Many of our readers are aware of the recent college admissions cheating scandal. Credentials of proposed candidates were misrepresented in an effort to obtain admission to prestigious colleges. Parties to real estate transactions in New York may also misrepresent financial qualifications and property conditions in an effort to close the sale of a property. This post will address the types of misrepresentations that may occur in real estate transactions and the remedies if such misrepresentation is discovered.
From the prospective of a purchaser, misrepresentation can take the following forms. It is not unusual for a contract to purchase a house to contain a provision that the purchaser represents that she has adequate funds to close, has not filed bankruptcy during the past seven years, and is not aware of any judgments filed against her. The purpose of this clause is to deter a seller from entering a contract, taking the property off the market and later discovering that the purchaser cannot obtain cooperative board approval or obtain a loan commitment due to facts that the purchaser knew at the outset of the transaction.

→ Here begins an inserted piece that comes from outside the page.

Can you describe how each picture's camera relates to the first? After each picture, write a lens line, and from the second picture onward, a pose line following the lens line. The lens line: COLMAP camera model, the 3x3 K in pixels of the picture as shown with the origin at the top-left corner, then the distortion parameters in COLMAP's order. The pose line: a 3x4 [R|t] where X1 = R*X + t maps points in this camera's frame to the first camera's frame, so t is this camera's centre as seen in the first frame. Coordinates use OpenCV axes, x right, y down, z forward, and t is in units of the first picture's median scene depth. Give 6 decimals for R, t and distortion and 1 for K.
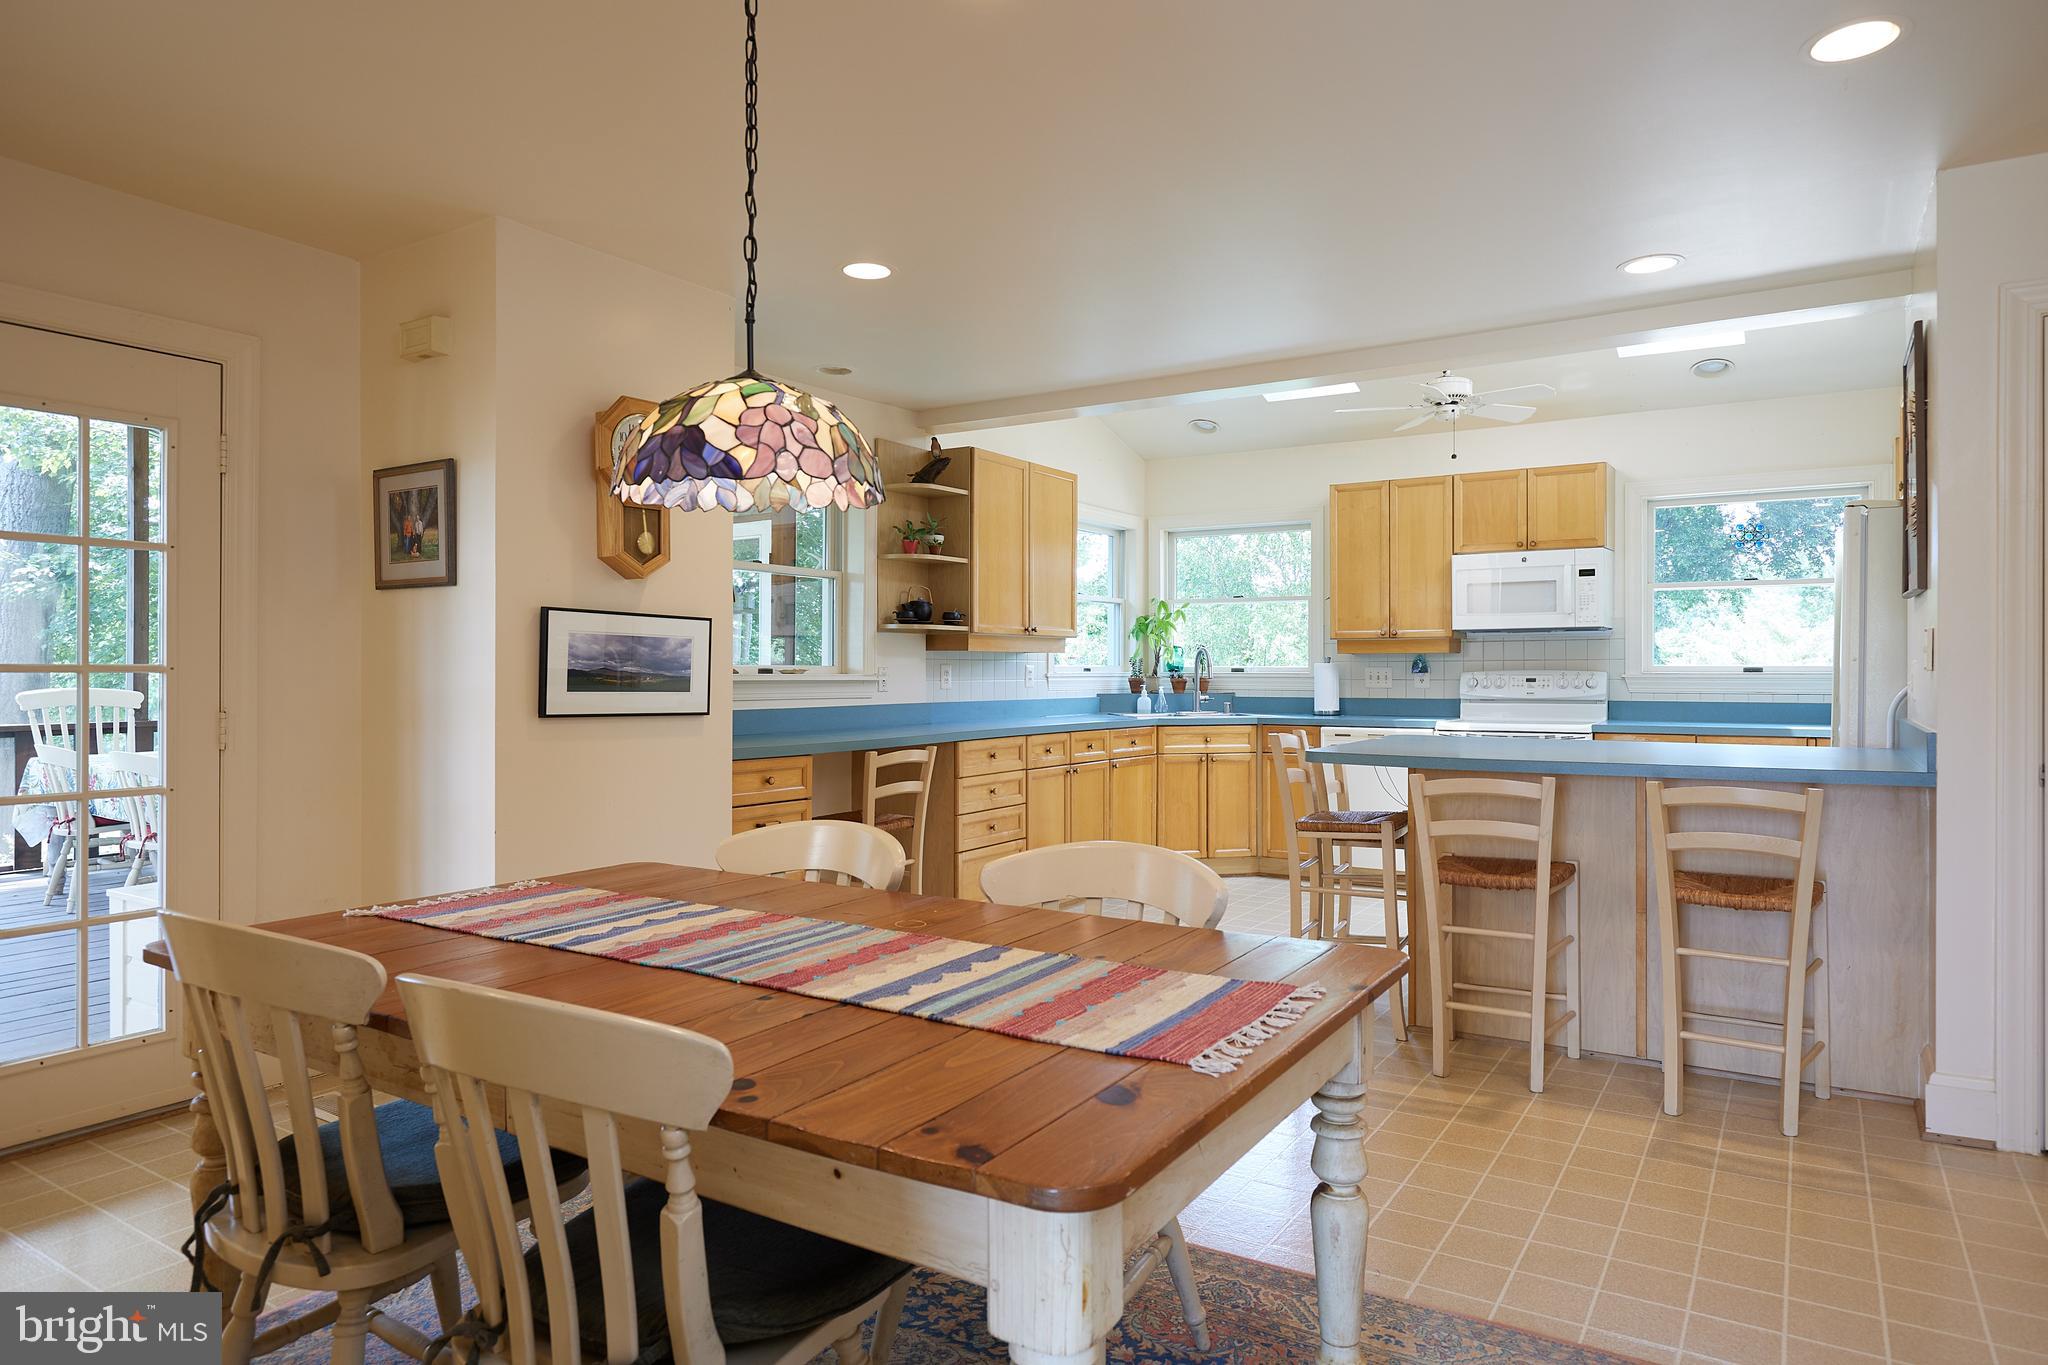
lens RADIAL K [[1244.4, 0, 1026.3], [0, 1244.4, 676.8], [0, 0, 1]] dist [0.001363, 0.000181]
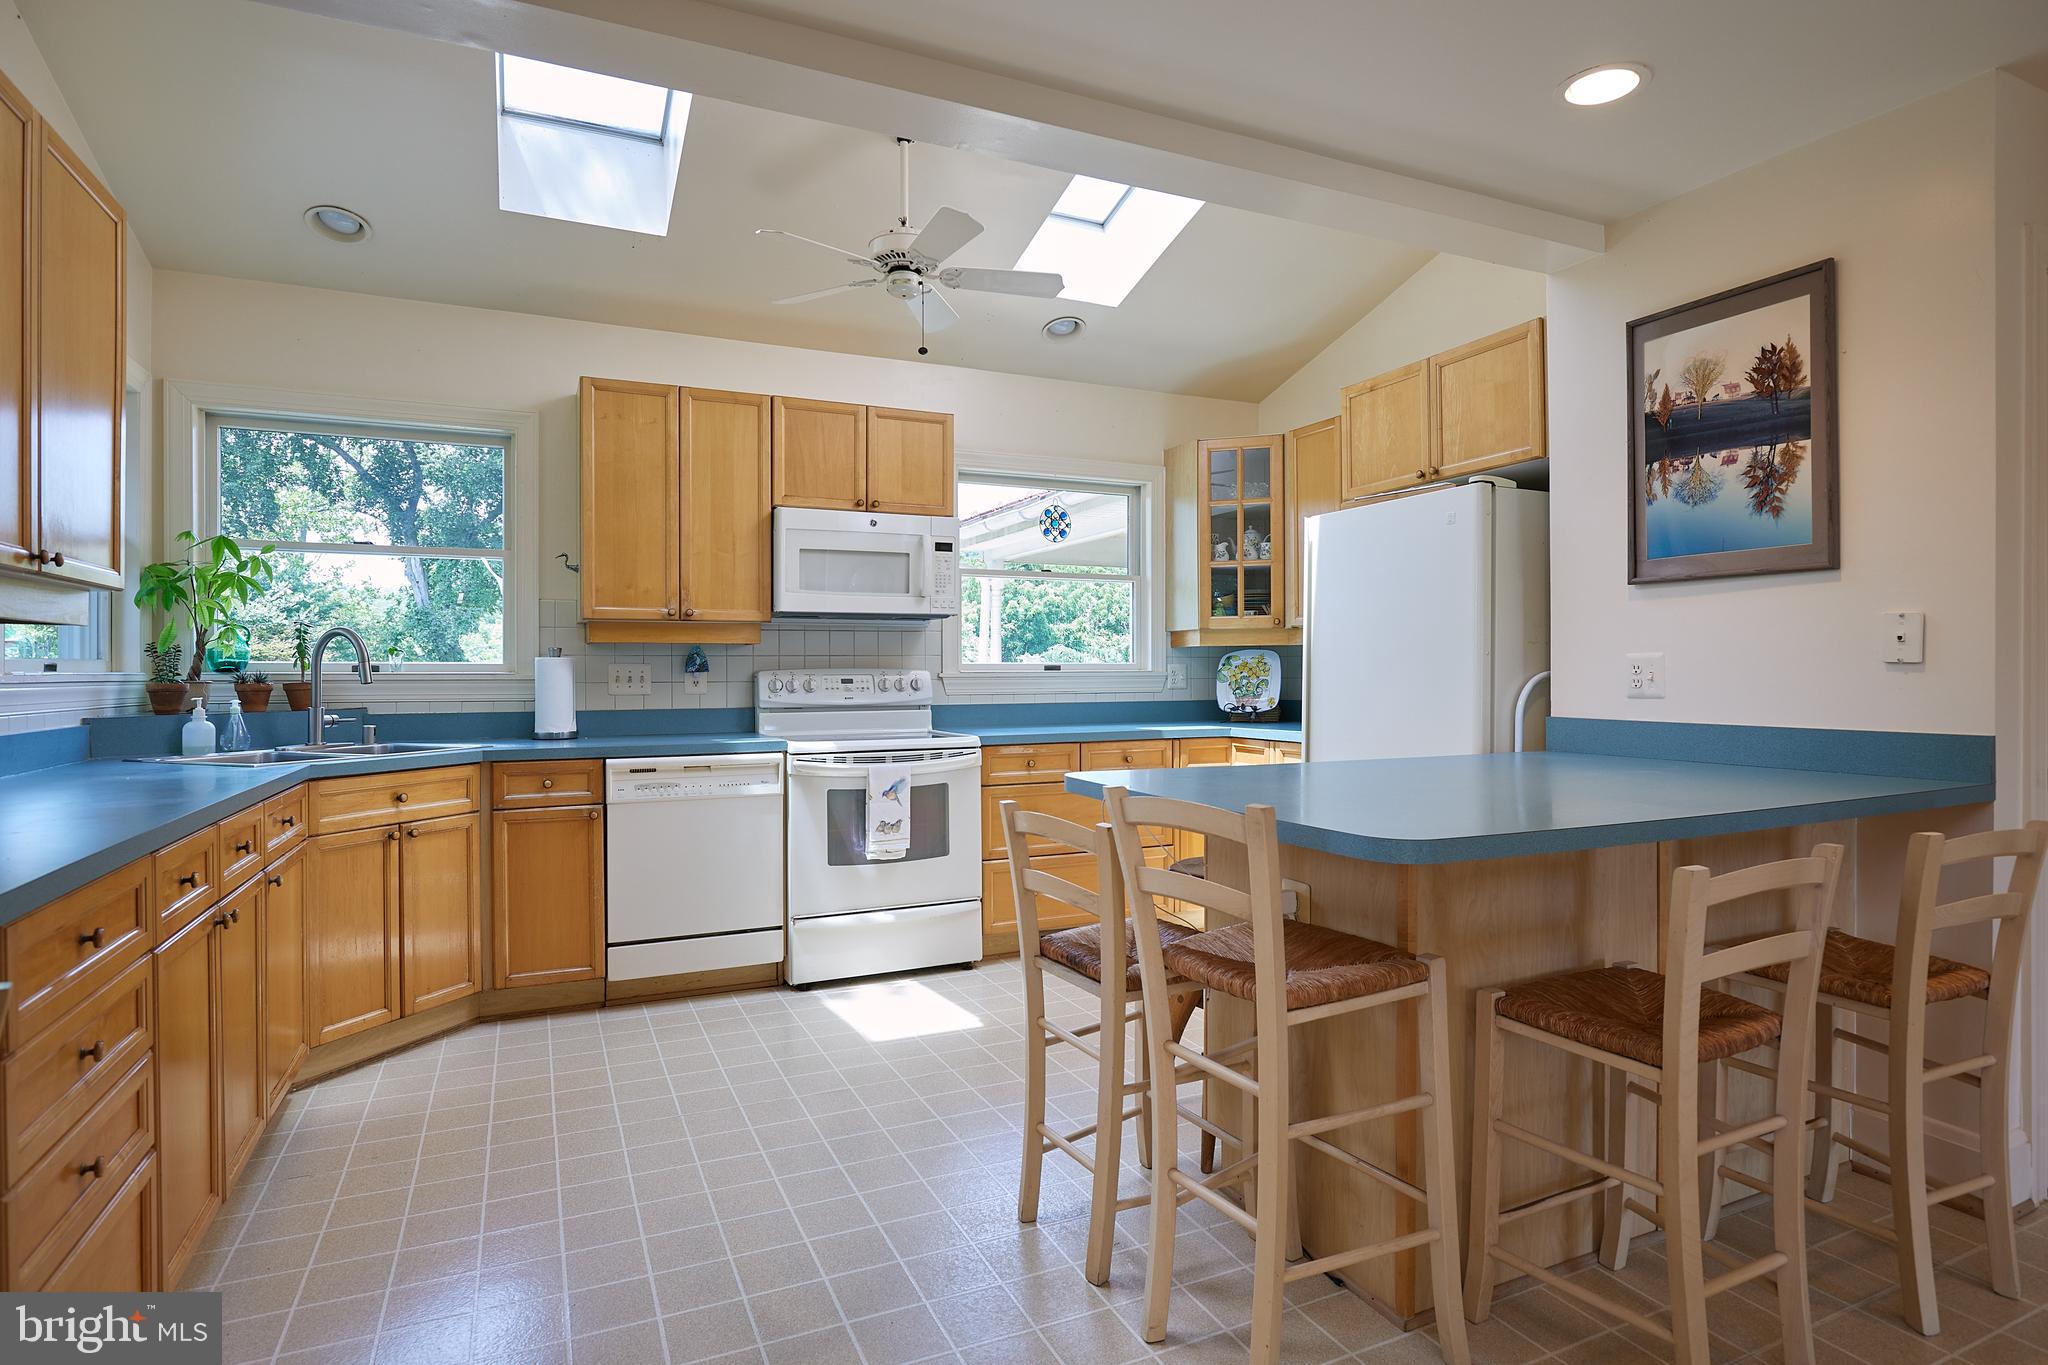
lens RADIAL K [[1090.6, 0, 1024.4], [0, 1090.6, 681.3], [0, 0, 1]] dist [-0.005708, -0.000446]
pose [[0.542958, -0.009917, 0.839701, -0.101854], [0.007365, 0.999948, 0.007048, -0.001048], [-0.839727, 0.002358, 0.543003, 0.515162]]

Purchasers also are often required to represent that a loan application will be pursued with diligence. A purchaser may falsely elevate financial details on his mortgage application in an effort to qualify for a mortgage for which he is not otherwise qualified. Lenders protect themselves as to this potential form of misrepresentation by requiring proposed borrowers (and applicants for short sale approval) to deliver a signed IRS form 4506-T. This document allows the lender to obtain tax returns directly from the IRS, in case the borrower falsified tax returns delivered to the lender in an effort to look more favorable as a borrower. In addition, lenders typically contact the borrower’s employer immediately before the closing to confirm continued employment and salary awarded. Cooperative applications commonly contain personal and business letters of reference. Due diligence may dictate that the authors of such letters be contacted to confirm that they did indeed write and submit such letters as part of the board application.